1. 1.
    0
    bu dünyaya hiç birimiz büyük bir insan olmak için gelmedik kabul.
    kendi payımıza yaşayıp gitmekle yükümlüyüz. payımıza düşen her neyse

    istanbulun varoş denilince ilk akla gelen semtinde doğdum... çingeneler ve kürtler içinde mahallede top oynayarak geçen çocukluktu.
    insan küçüklüğüne dair pek bişey hatırlayamıyor.. galiba küçüklükte mutlu olduğumuzdan dolayıdır bu
    küçük ve mutlu olmak güzeldi

    taaki yarışın içine girene kadar. okumuş bir memurun oğlu olmak sorumluluk ister.. sizinde okumuş olmanız şarttır.
    babam muhafazakar namuslu bir memurdu. bizimde bu şekilde yetişmemiz için elinden gelen fazlasını yapıyordu.zor imkanlarına rağmen beni dershaneye göndermeye kara vermiş. dershane lafını duyunca ne kadar üzüldüğümü dün gibi hatırlarım nedense.bu demektiki bunda sonra yüküm daha ağır olacaktı benden beklenen hep en iyisi olacaktı...
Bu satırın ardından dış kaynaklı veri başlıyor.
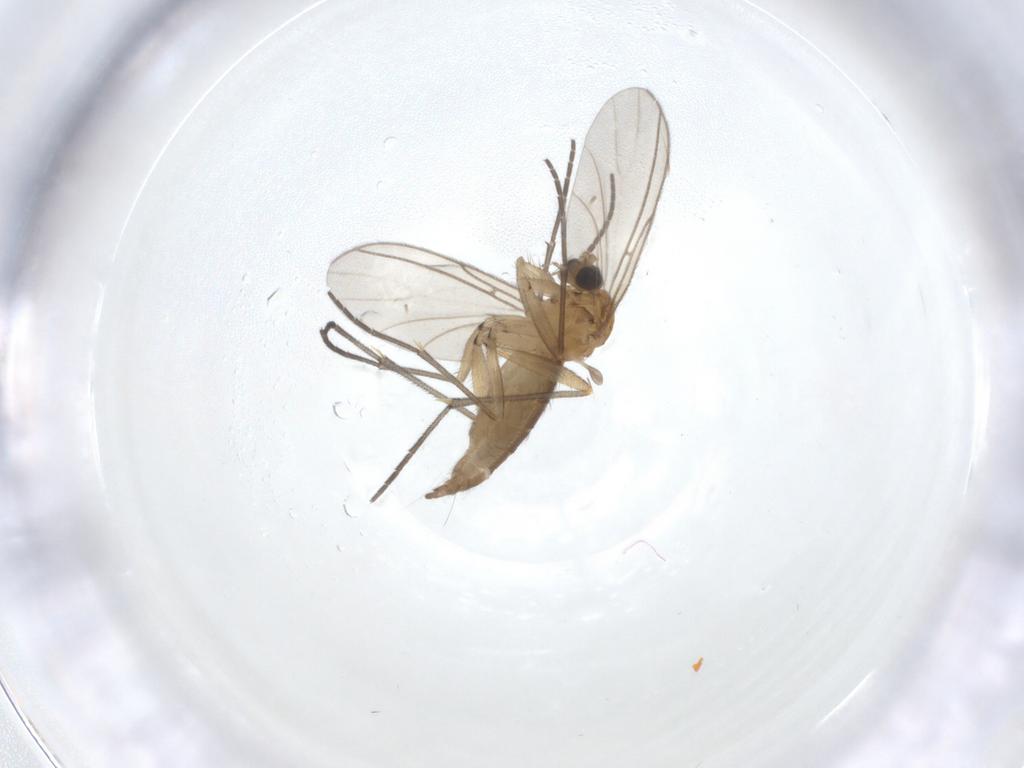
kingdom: Animalia
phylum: Arthropoda
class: Insecta
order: Diptera
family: Sciaridae
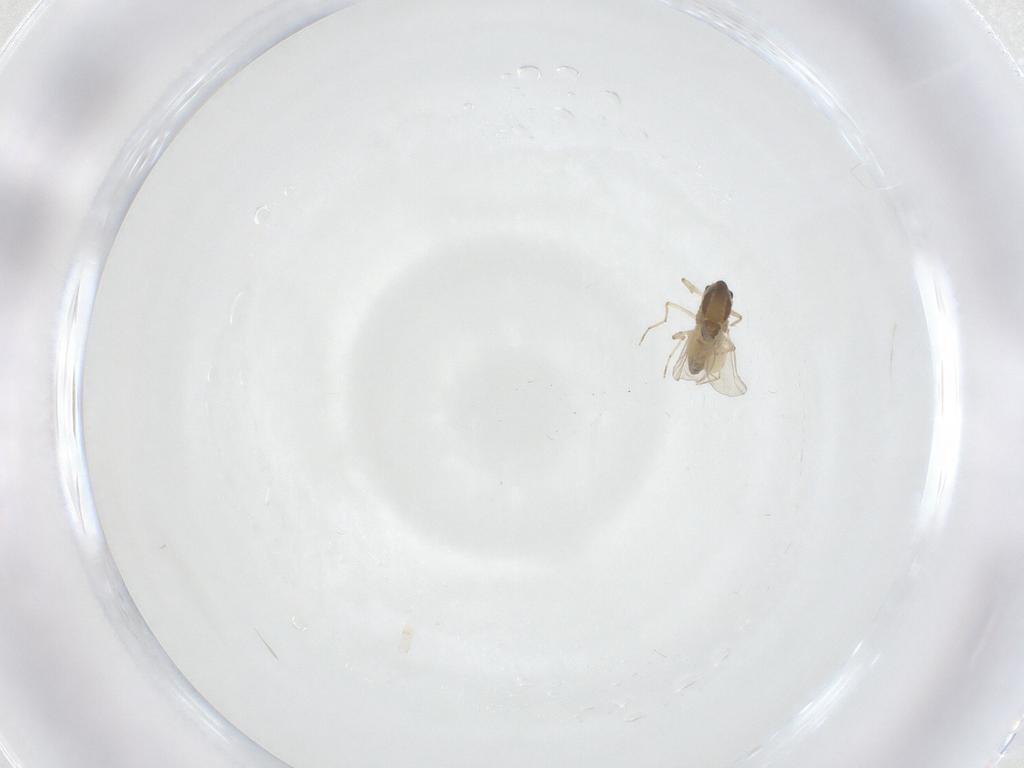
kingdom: Animalia
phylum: Arthropoda
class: Insecta
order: Diptera
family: Chironomidae
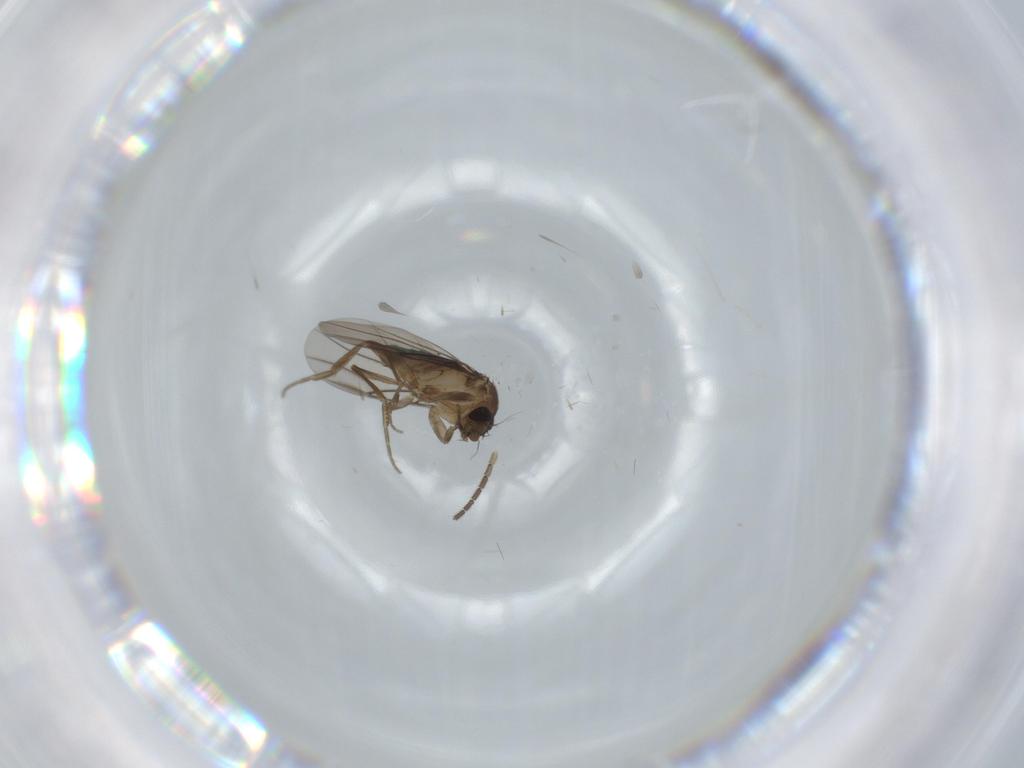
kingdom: Animalia
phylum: Arthropoda
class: Insecta
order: Diptera
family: Phoridae
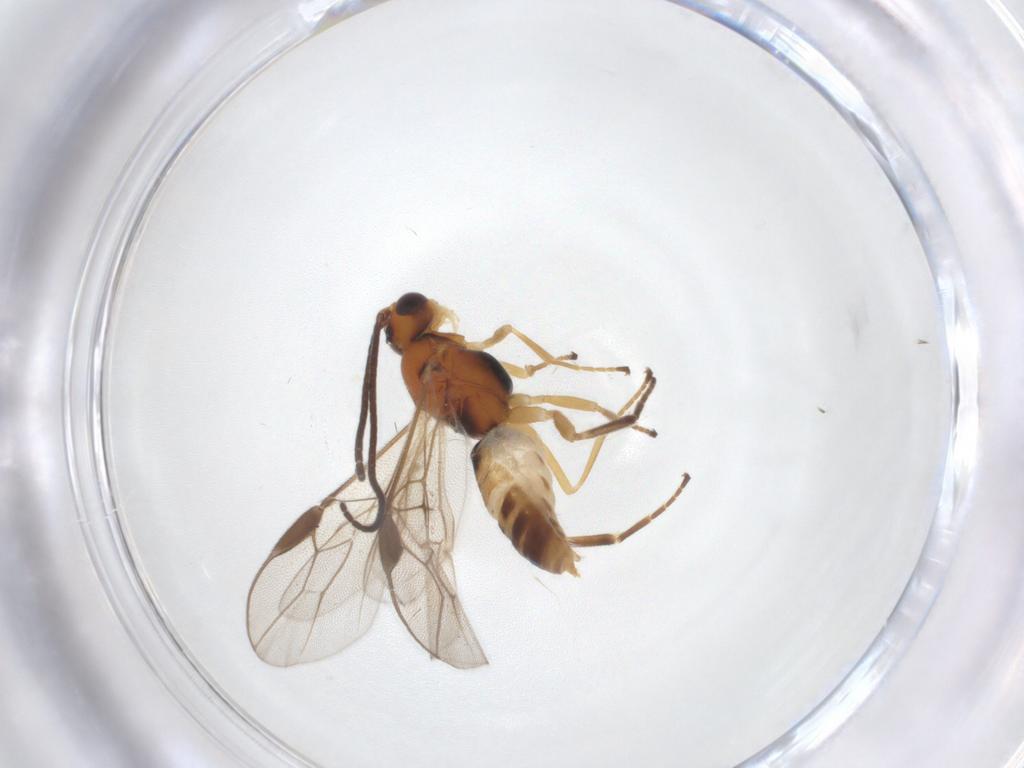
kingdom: Animalia
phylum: Arthropoda
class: Insecta
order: Hymenoptera
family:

    evet ne yazıkki olmadı gerizekalı değildik ama okuma kabiliyeti yoktu bizde .dersler yüzünden arkadaşlarımdan resmen ayrıldım. resmen koparıldım. gittiğim dershane fettullahçıydı.. hepinizin bildiği dershane .ilk olarak arkadaşlarımla olan aramı açtım sonra okuldakilerle... herşeyimiz dershaneydi artık cumartesi pazar dağil bütün bir hafta testler sorular dersler... ve o malum kırmızı kitapları okuyarak geçiyordu.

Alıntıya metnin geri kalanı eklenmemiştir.